Disposable NPWT devices (single-use) are typically battery-powered highly portable treatment systems that may or may not be re-chargeable. Their UIs are more streamlined, often with a power indicator, power button and no ability to change canisters (e.g. a single-use canister fully enclosed in a device). These devices are typically smaller in size and weight than stand-alone devices. This emerging sector of NPWT devices offers substantial benefits in simplifying treatment, but it is limited to small, fast-healing wounds as the devices typically last only 7 days and can only be used to contain a relatively small amount of exudate (70-300 mL) before needing to be replaced. While these devices have a simplified control UI, they may still have complex attachment mechanisms for accessories that are susceptible to failure, much like stand-alone devices. Additionally, they may have similar internal complexity to stand-alone devices in terms of components used to achieve pressure control, which drives up production cost while making the devices susceptible to software bugs and component failures (e.g. microprocessors, microcontrollers, etc.). Commercially available portable systems address some of the size, complexity and power requirement limitations of standalone devices, to encourage ambulatory patients to move around while receiving treatment. These devices are lower cost and less complex. However, these devices were tailored to exclusively address specific wound types such as acute incision wounds or surgical site infections. This narrower focus limits the indications for use, especially large wounds with high volumes of exudate. Additionally, a shorter useful lifespan makes the devices less economical and practical in chronic wound care.
Within the Disposable NPWT device (single-use) segment, a subgroup of non-electrically powered devices (manual) have been introduced in the marketplace. These non-electric devices provide similar benefits to the aforementioned powered, single-use devices—streamlined UI, portability, reduced production cost. They are also similarly limited in application due to narrower indications for use (e.g. smaller wounds with lower volumes of exudate) and shorter useful lifespan. The manually powered suction apparatus provides an added benefit by reducing reliance on wall and/or battery power and the internal mechanisms for vacuum generation and pressure control do not rely on expensive electrical components (e.g. microprocessors, microcontrollers, etc.). However, the usefulness of manual systems is limited because they are not able to accurately control system pressure, which is a critical NPWT parameter in clinical practice. Though less susceptible to software bugs or electrical component failures, manual devices generate vacuum pressure without any feedback and ability to self-correct if vacuum pressure drops. The manual system requires significant user attention to maintain a vacuum seal and to reestablish clinically appropriate vacuum pressure if pressure is lost for any reason.
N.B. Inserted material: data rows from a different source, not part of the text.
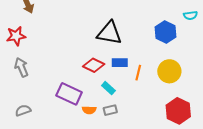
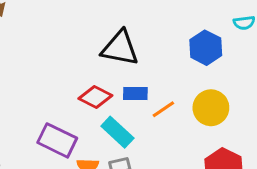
orange line: (138, 73) -> (163, 109), turned 42
cyan rectangle: (108, 88) -> (117, 132), size x1.5

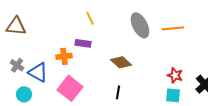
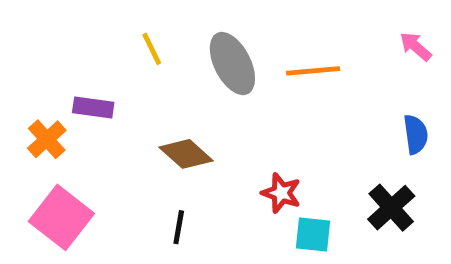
yellow line: (90, 18) -> (152, 49), moved
orange cross: (64, 56) -> (47, 139), turned -35
red star: (175, 75) -> (281, 193), moved

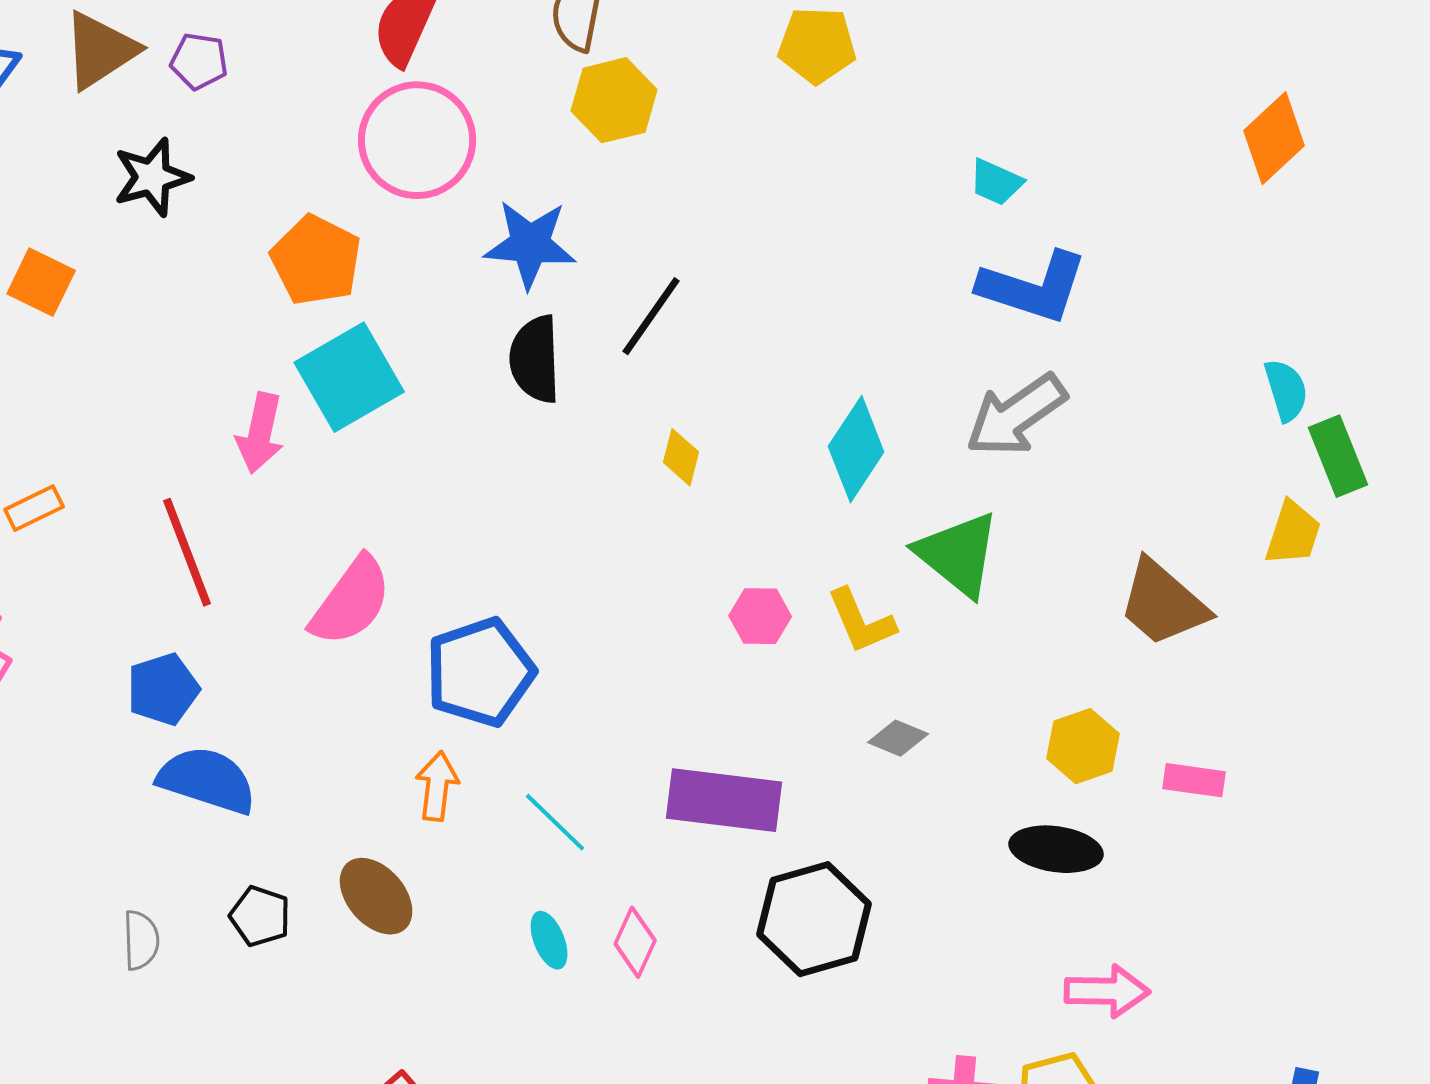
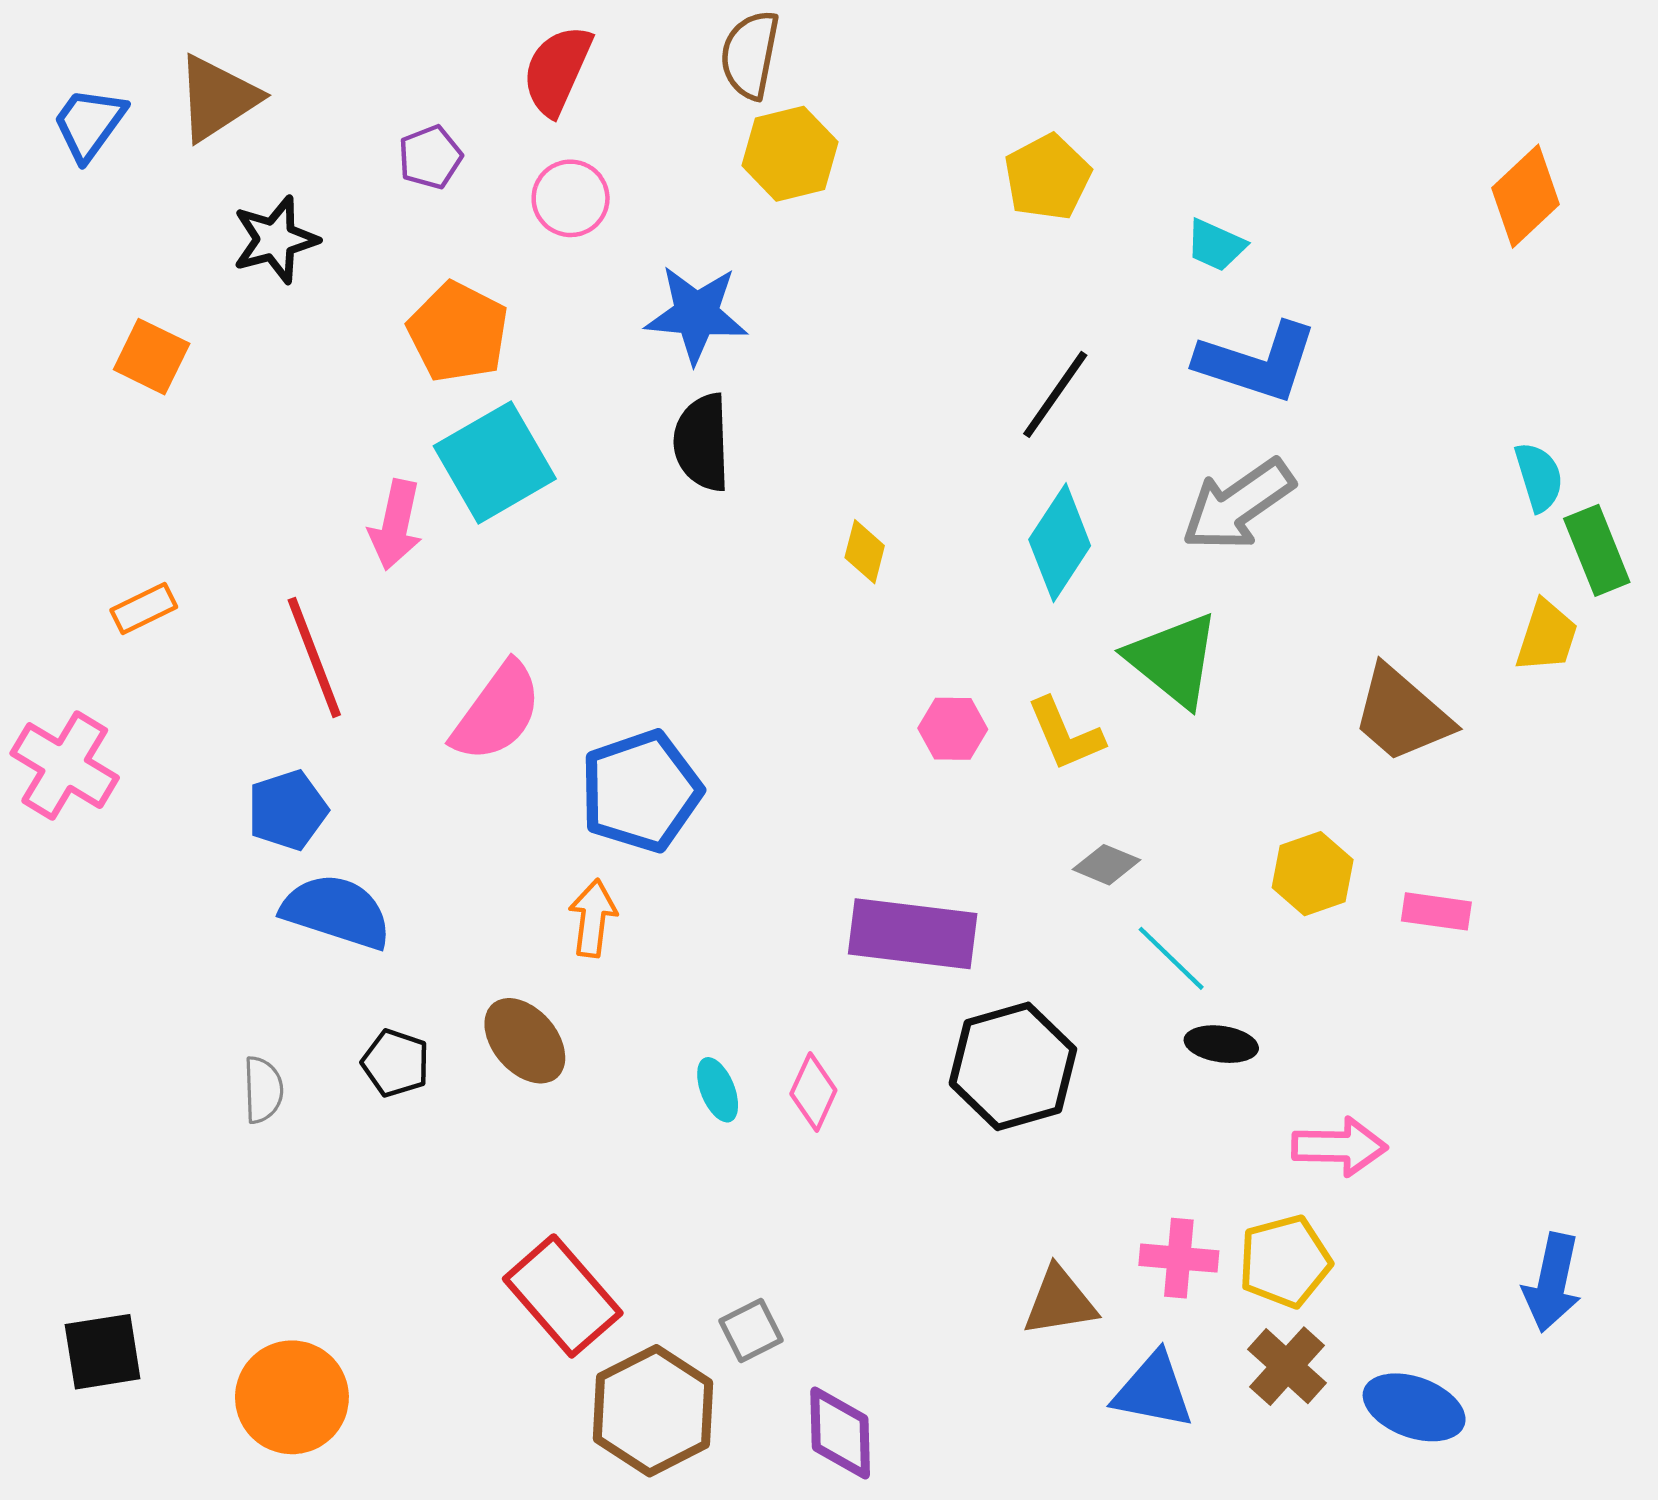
yellow pentagon: (817, 45) -> (1047, 177), moved, turned -30
purple pentagon: (199, 61) -> (430, 157), moved, turned -30
pink circle: (417, 140) -> (571, 198), size x0.6
black line: (651, 316) -> (1055, 394), moved
cyan line: (555, 822) -> (1171, 958), moved
black ellipse: (1056, 849) -> (1221, 1044), moved, size x0.7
Accordingly, there is a need for improved NPWT systems that are robust, reusable, portable, economical, clinically effective, power-efficient and have streamlined interfaces for ease-of-use even among unskilled populations. Finally, both standalone and portable units currently on the market are limited by designs that require a particular brand or type of accessories (waste canister and wound dressing). These units become completely unusable if a single piece of a particular accessory is unavailable or out of supply. This constraint interrupts therapy, drives up prices and makes NPWT infeasible in regions where medical supply chains are frequently interrupted. For these reasons, there remains a need to develop improved solutions that reduce cost, reduce complexity, and increase robustness and accessibility of the therapy to patients.